Recast everything from the start of the material down to the line containing "如果我们把第二个点取得更靠近 (1, 1)，比如取", inclusive, as a Markdown table with columns Row and Source Line, skipping blank lines. Omit the pictures from your answer.

Content starts

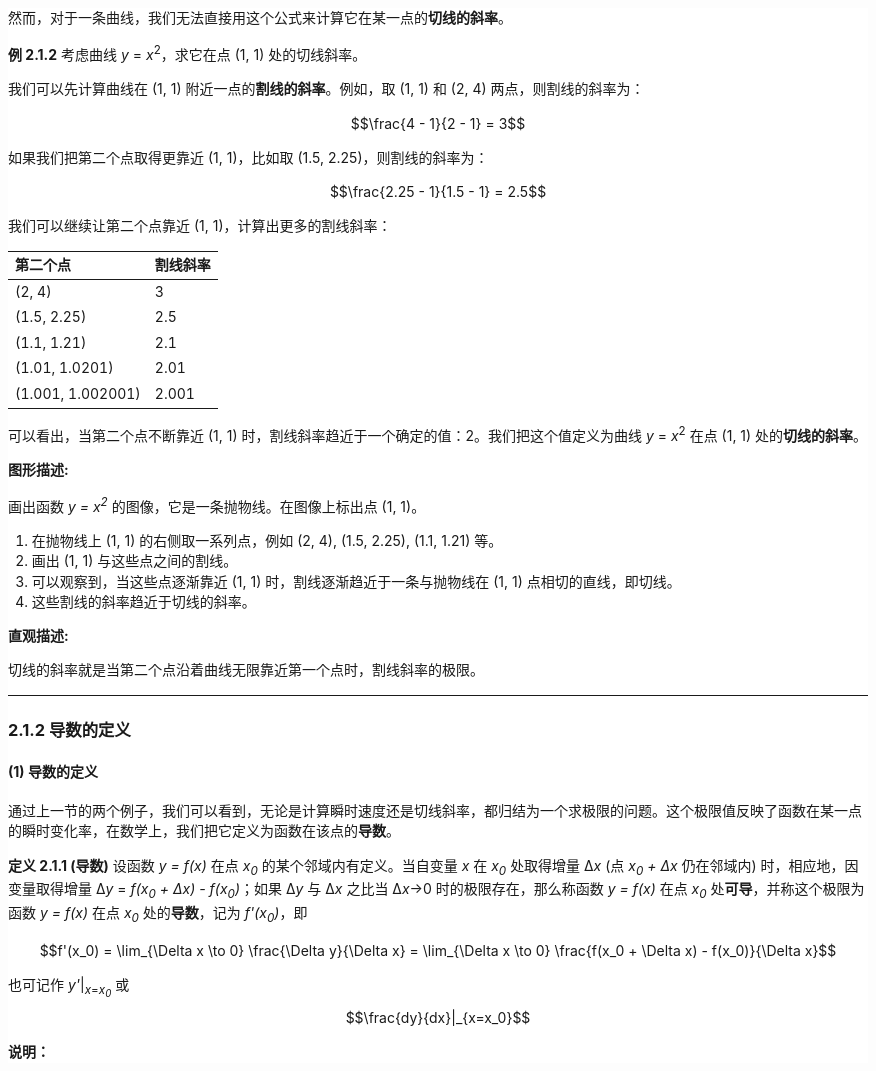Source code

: 然而，对于一条曲线，我们无法直接用这个公式来计算它在某一点的**切线的斜率**。

**例 2.1.2**  考虑曲线 *y* = *x*<sup>2</sup>，求它在点 (1, 1) 处的切线斜率。

我们可以先计算曲线在 (1, 1) 附近一点的**割线的斜率**。例如，取 (1, 1) 和 (2, 4) 两点，则割线的斜率为：

$$\frac{4 - 1}{2 - 1} = 3$$

如果我们把第二个点取得更靠近 (1, 1)，比如取 (1.5, 2.25)，则割线的斜率为：

$$\frac{2.25 - 1}{1.5 - 1} = 2.5$$

我们可以继续让第二个点靠近 (1, 1)，计算出更多的割线斜率：

| 第二个点         | 割线斜率     |
| :--------------- | :----------- |
| (2, 4)          | 3            |
| (1.5, 2.25)      | 2.5          |
| (1.1, 1.21)      | 2.1          |
| (1.01, 1.0201)   | 2.01         |
| (1.001, 1.002001) | 2.001        |

可以看出，当第二个点不断靠近 (1, 1) 时，割线斜率趋近于一个确定的值：2。我们把这个值定义为曲线 *y* = *x*<sup>2</sup> 在点 (1, 1) 处的**切线的斜率**。

**图形描述:**

画出函数 *y = x<sup>2</sup>* 的图像，它是一条抛物线。在图像上标出点 (1, 1)。

1. 在抛物线上 (1, 1) 的右侧取一系列点，例如 (2, 4), (1.5, 2.25), (1.1, 1.21) 等。
2. 画出 (1, 1) 与这些点之间的割线。
3. 可以观察到，当这些点逐渐靠近 (1, 1) 时，割线逐渐趋近于一条与抛物线在 (1, 1) 点相切的直线，即切线。
4. 这些割线的斜率趋近于切线的斜率。

**直观描述:**

切线的斜率就是当第二个点沿着曲线无限靠近第一个点时，割线斜率的极限。

---

### 2.1.2 导数的定义

#### (1) 导数的定义

通过上一节的两个例子，我们可以看到，无论是计算瞬时速度还是切线斜率，都归结为一个求极限的问题。这个极限值反映了函数在某一点的瞬时变化率，在数学上，我们把它定义为函数在该点的**导数**。

**定义 2.1.1 (导数)** 设函数 *y = f(x)* 在点 *x<sub>0</sub>* 的某个邻域内有定义。当自变量 *x* 在 *x<sub>0</sub>* 处取得增量 Δ*x* (点 *x<sub>0</sub> + Δx* 仍在邻域内) 时，相应地，因变量取得增量 Δ*y* = *f(x<sub>0</sub> + Δx) - f(x<sub>0</sub>)*；如果 Δ*y* 与 Δ*x* 之比当 Δ*x*→0 时的极限存在，那么称函数 *y = f(x)* 在点 *x<sub>0</sub>* 处**可导**，并称这个极限为函数 *y = f(x)* 在点 *x<sub>0</sub>* 处的**导数**，记为 *f'(x<sub>0</sub>)*，即

$$f'(x_0) = \lim_{\Delta x \to 0} \frac{\Delta y}{\Delta x} = \lim_{\Delta x \to 0} \frac{f(x_0 + \Delta x) - f(x_0)}{\Delta x}$$

也可记作 *y'*|<sub>*x*=*x<sub>0</sub></sub>* 或 $$\frac{dy}{dx}|_{x=x_0}$$

**说明：**
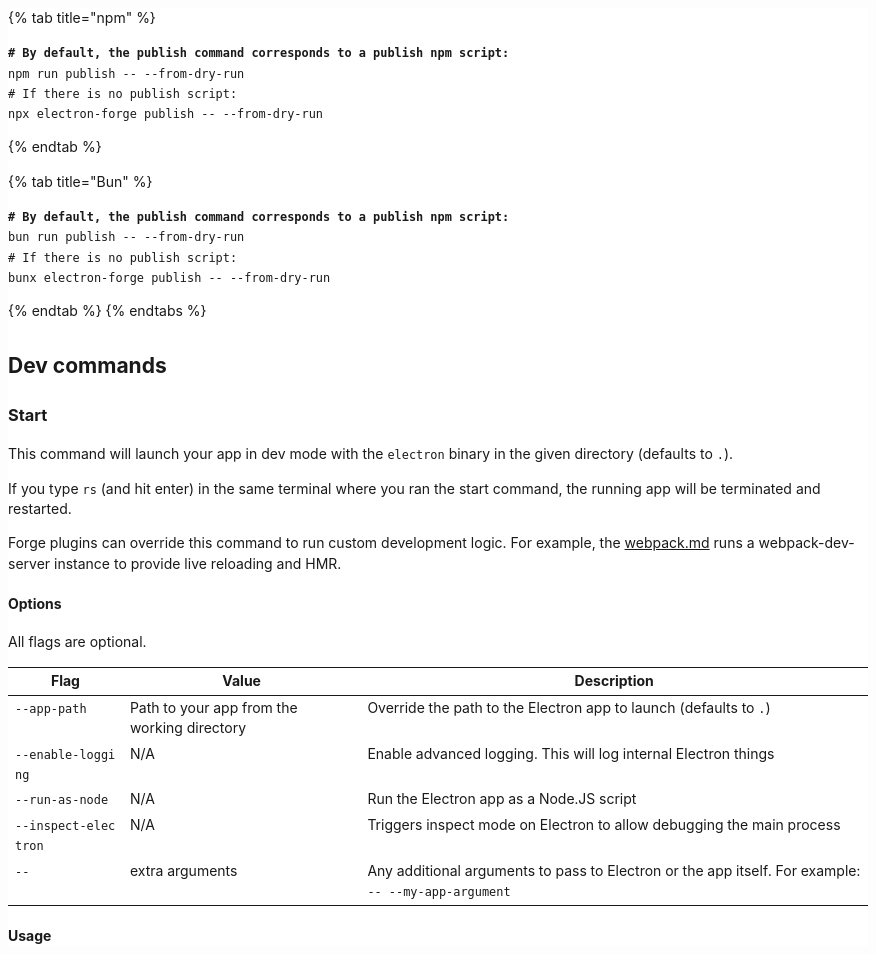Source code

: {% tab title="npm" %}
<pre class="language-bash"><code class="lang-bash"><strong># By default, the publish command corresponds to a publish npm script:
</strong>npm run publish -- --from-dry-run
# If there is no publish script:
npx electron-forge publish -- --from-dry-run
</code></pre>
{% endtab %}

{% tab title="Bun" %}
<pre class="language-bash"><code class="lang-bash"><strong># By default, the publish command corresponds to a publish npm script:
</strong>bun run publish -- --from-dry-run
# If there is no publish script:
bunx electron-forge publish -- --from-dry-run
</code></pre>
{% endtab %}
{% endtabs %}

## Dev commands

### Start

This command will launch your app in dev mode with the `electron` binary in the given directory (defaults to `.`).

If you type `rs` (and hit enter) in the same terminal where you ran the start command, the running app will be terminated and restarted.

Forge plugins can override this command to run custom development logic. For example, the [webpack.md](config/plugins/webpack.md "mention") runs a webpack-dev-server instance to provide live reloading and HMR.

#### Options

All flags are optional.

| Flag                 | Value                                       | Description                                                                                         |
| -------------------- | ------------------------------------------- | --------------------------------------------------------------------------------------------------- |
| `--app-path`         | Path to your app from the working directory | Override the path to the Electron app to launch (defaults to `.`)                                   |
| `--enable-logging`   | N/A                                         | Enable advanced logging. This will log internal Electron things                                     |
| `--run-as-node`      | N/A                                         | Run the Electron app as a Node.JS script                                                            |
| `--inspect-electron` | N/A                                         | Triggers inspect mode on Electron to allow debugging the main process                               |
| `--`                 | extra arguments                             | Any additional arguments to pass to Electron or the app itself. For example: `-- --my-app-argument` |

#### Usage

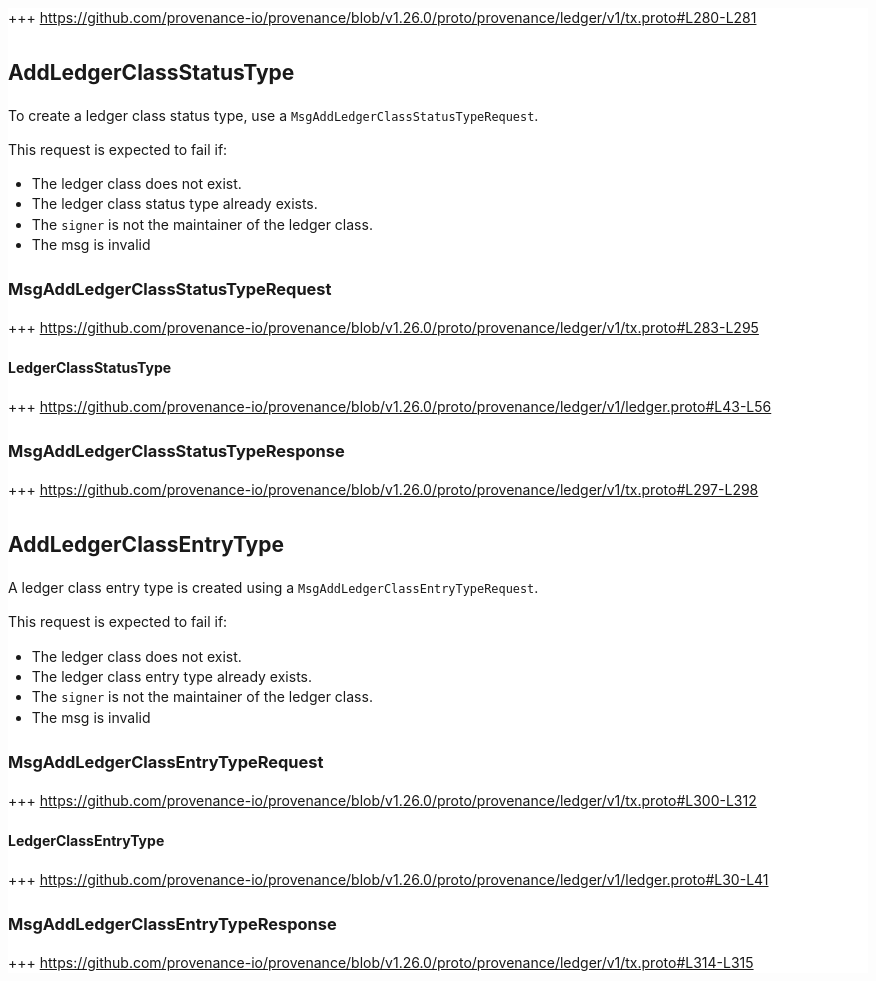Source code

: +++ https://github.com/provenance-io/provenance/blob/v1.26.0/proto/provenance/ledger/v1/tx.proto#L280-L281


## AddLedgerClassStatusType

To create a ledger class status type, use a `MsgAddLedgerClassStatusTypeRequest`.

This request is expected to fail if:
- The ledger class does not exist.
- The ledger class status type already exists.
- The `signer` is not the maintainer of the ledger class.
- The msg is invalid

### MsgAddLedgerClassStatusTypeRequest

+++ https://github.com/provenance-io/provenance/blob/v1.26.0/proto/provenance/ledger/v1/tx.proto#L283-L295

#### LedgerClassStatusType

+++ https://github.com/provenance-io/provenance/blob/v1.26.0/proto/provenance/ledger/v1/ledger.proto#L43-L56

### MsgAddLedgerClassStatusTypeResponse

+++ https://github.com/provenance-io/provenance/blob/v1.26.0/proto/provenance/ledger/v1/tx.proto#L297-L298


## AddLedgerClassEntryType

A ledger class entry type is created using a `MsgAddLedgerClassEntryTypeRequest`.

This request is expected to fail if:
- The ledger class does not exist.
- The ledger class entry type already exists.
- The `signer` is not the maintainer of the ledger class.
- The msg is invalid

### MsgAddLedgerClassEntryTypeRequest

+++ https://github.com/provenance-io/provenance/blob/v1.26.0/proto/provenance/ledger/v1/tx.proto#L300-L312

#### LedgerClassEntryType

+++ https://github.com/provenance-io/provenance/blob/v1.26.0/proto/provenance/ledger/v1/ledger.proto#L30-L41

### MsgAddLedgerClassEntryTypeResponse

+++ https://github.com/provenance-io/provenance/blob/v1.26.0/proto/provenance/ledger/v1/tx.proto#L314-L315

Content ends

Expected answer.
| Row | Source Line |
|---|---|
| 1 | Source code |
| 2 | : 然而，对于一条曲线，我们无法直接用这个公式来计算它在某一点的**切线的斜率**。 |
| 3 | **例 2.1.2**  考虑曲线 *y* = *x*<sup>2</sup>，求它在点 (1, 1) 处的切线斜率。 |
| 4 | 我们可以先计算曲线在 (1, 1) 附近一点的**割线的斜率**。例如，取 (1, 1) 和 (2, 4) 两点，则割线的斜率为： |
| 5 | $$\frac{4 - 1}{2 - 1} = 3$$ |
| 6 | 如果我们把第二个点取得更靠近 (1, 1)，比如取 (1.5, 2.25)，则割线的斜率为： |